▸ **THE TASK**
When you reach the line in the data below that contains "(o *VlanVirtualCircuitCreateInput) GetDescription()", please start repeating lines exactly, and stop after the line that contains "and a boolean", repeating nothing else.

▸ **RECORDS FOR THE TASK**

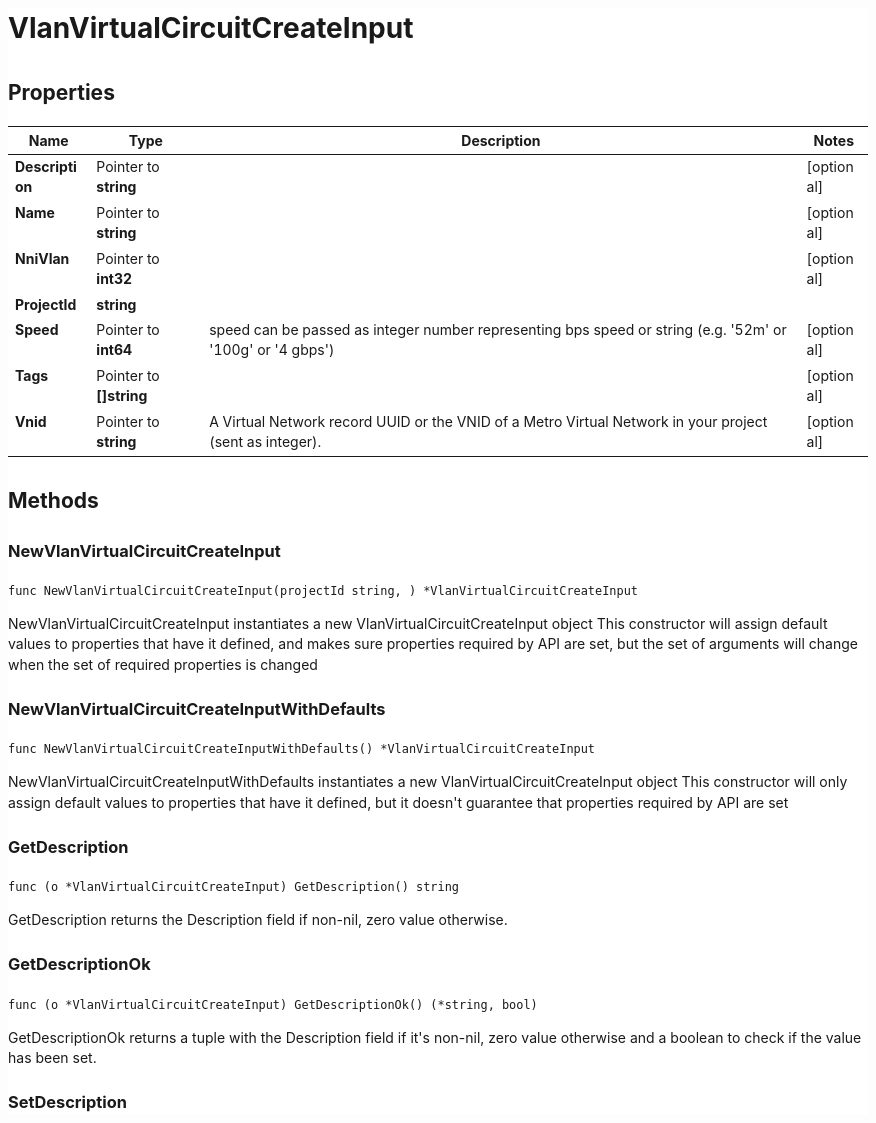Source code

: # VlanVirtualCircuitCreateInput

## Properties

Name | Type | Description | Notes
------------ | ------------- | ------------- | -------------
**Description** | Pointer to **string** |  | [optional] 
**Name** | Pointer to **string** |  | [optional] 
**NniVlan** | Pointer to **int32** |  | [optional] 
**ProjectId** | **string** |  | 
**Speed** | Pointer to **int64** | speed can be passed as integer number representing bps speed or string (e.g. &#39;52m&#39; or &#39;100g&#39; or &#39;4 gbps&#39;) | [optional] 
**Tags** | Pointer to **[]string** |  | [optional] 
**Vnid** | Pointer to **string** | A Virtual Network record UUID or the VNID of a Metro Virtual Network in your project (sent as integer). | [optional] 

## Methods

### NewVlanVirtualCircuitCreateInput

`func NewVlanVirtualCircuitCreateInput(projectId string, ) *VlanVirtualCircuitCreateInput`

NewVlanVirtualCircuitCreateInput instantiates a new VlanVirtualCircuitCreateInput object
This constructor will assign default values to properties that have it defined,
and makes sure properties required by API are set, but the set of arguments
will change when the set of required properties is changed

### NewVlanVirtualCircuitCreateInputWithDefaults

`func NewVlanVirtualCircuitCreateInputWithDefaults() *VlanVirtualCircuitCreateInput`

NewVlanVirtualCircuitCreateInputWithDefaults instantiates a new VlanVirtualCircuitCreateInput object
This constructor will only assign default values to properties that have it defined,
but it doesn't guarantee that properties required by API are set

### GetDescription

`func (o *VlanVirtualCircuitCreateInput) GetDescription() string`

GetDescription returns the Description field if non-nil, zero value otherwise.

### GetDescriptionOk

`func (o *VlanVirtualCircuitCreateInput) GetDescriptionOk() (*string, bool)`

GetDescriptionOk returns a tuple with the Description field if it's non-nil, zero value otherwise
and a boolean to check if the value has been set.

### SetDescription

▸ **REPLY**
`func (o *VlanVirtualCircuitCreateInput) GetDescription() string`

GetDescription returns the Description field if non-nil, zero value otherwise.

### GetDescriptionOk

`func (o *VlanVirtualCircuitCreateInput) GetDescriptionOk() (*string, bool)`

GetDescriptionOk returns a tuple with the Description field if it's non-nil, zero value otherwise
and a boolean to check if the value has been set.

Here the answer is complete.